É claro que também há um papel estadual na implantação de infraestrutura. No
entanto, dentro de uma política nacional, a questão fiscal é, no momento, o
maior entrave.
Por fim, não há melhor ente público para atuar no que se refere à “última milha”
do que o município. Atualmente, o maior custo na implantação das redes locais
está relacionado às obras de engenharia necessárias e, no que tange a tais
obras, as posturas municipais são as que devem ser observadas. Facilitar a
implantação de infraestrutura é um papel importante dos municípios, que devem
estabelecer instrumentos para reduzir o tempo e o custo destas empreitadas.
Em um segundo vetor, os municípios também são os mais capazes de estimular o uso
eficiente de tais infraestruturas, fomentando, por meio de políticas locais
direcionadas, o compartilhamento de dutos, antenas, centrais, etc.
Embora regular o compartilhamento de infraestrutura esteja dentre as
competências legais da Agência Nacional de Telecomunicações (Anatel), seria
perfeitamente possível – e até recomendável – o estabelecimento de convênios e
acordos de cooperação com as municipalidades para a troca de informações e a
adoção de medidas específicas com vistas a facilitar o compartilhamento das
infraestruturas.
Ainda, é inegável a capacidade – já demonstrada pelas várias iniciativas de
cidades digitais existentes – dos municípios de, mesmo com recursos limitados,
implementar redes de acesso à internet para seus cidadãos. Assim, incumbir as
prefeituras, que têm efetivo conhecimento quanto às necessidades e capacidades
locais, de estabelecer suas redes metropolitanas – seja por conta própria seja
em parceria com operadores privados – tende a ser uma boa solução.
A chance de um projeto pensado considerando as circunstâncias locais sair do
papel é muito maior do que no caso de um plano de âmbito nacional padronizado,
elaborado distante da realidade de cada município.

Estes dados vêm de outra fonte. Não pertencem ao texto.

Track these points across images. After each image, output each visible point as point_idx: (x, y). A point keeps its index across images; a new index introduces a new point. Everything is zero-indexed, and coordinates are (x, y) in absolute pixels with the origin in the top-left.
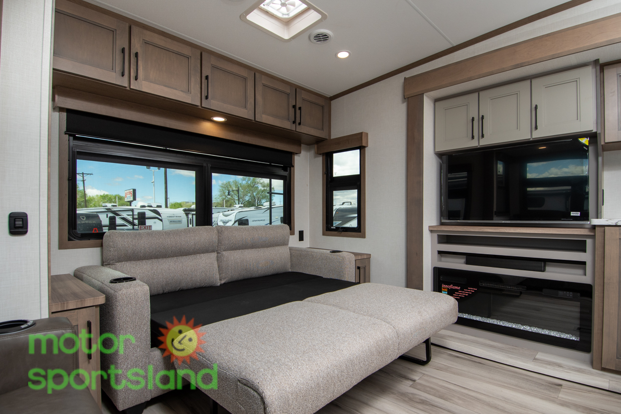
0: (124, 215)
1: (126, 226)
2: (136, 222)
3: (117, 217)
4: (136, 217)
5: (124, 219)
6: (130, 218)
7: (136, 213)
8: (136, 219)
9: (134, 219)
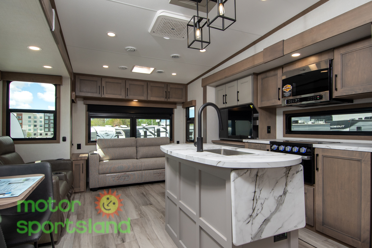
0: (151, 130)
1: (151, 136)
2: (156, 134)
3: (147, 131)
4: (156, 131)
5: (151, 132)
6: (153, 132)
7: (156, 129)
8: (156, 132)
9: (155, 132)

Atingir o grau de coordenação necessário para congregar os três entes da
Federação certamente não é tarefa fácil. Mas deve ser feito por uma ampla
iniciativa, conduzida pelo Governo Federal e ajustada com Estados e municípios.
Uma política pública que, parece-nos, ainda está por vir. Pode-se também pensar
em uma ação de âmbito do Legislativo. O estabelecimento de um marco legal para a
massificação da banda larga, centrado no incentivo às Cidades Digitais e que
focaria, portanto, do local para o nacional, compilando e sistematizando o papel
de cada ente público a partir das experiências e necessidades locais. Uma
política pública positivada em lei, contendo as estratégias mais adequadas e
criando os instrumentos – políticos e financeiros – para uma expansão planejada
do acesso à banda larga no Brasil.
Portanto, uma atuação coordenada destas três esferas, cada qual atuando
juridicamente no âmbito de sua competência – e também política e tecnicamente,
pontos que não aprofundamos aqui – configurará um impulso único para a
massificação da banda larga no País, otimizando os recursos materiais e humanos
nessa empreitada e, por meio da combinação inteligente de investimentos e
esforços, estatais e privados, atingir os resultados de interesse público que a
sociedade brasileira espera e necessita.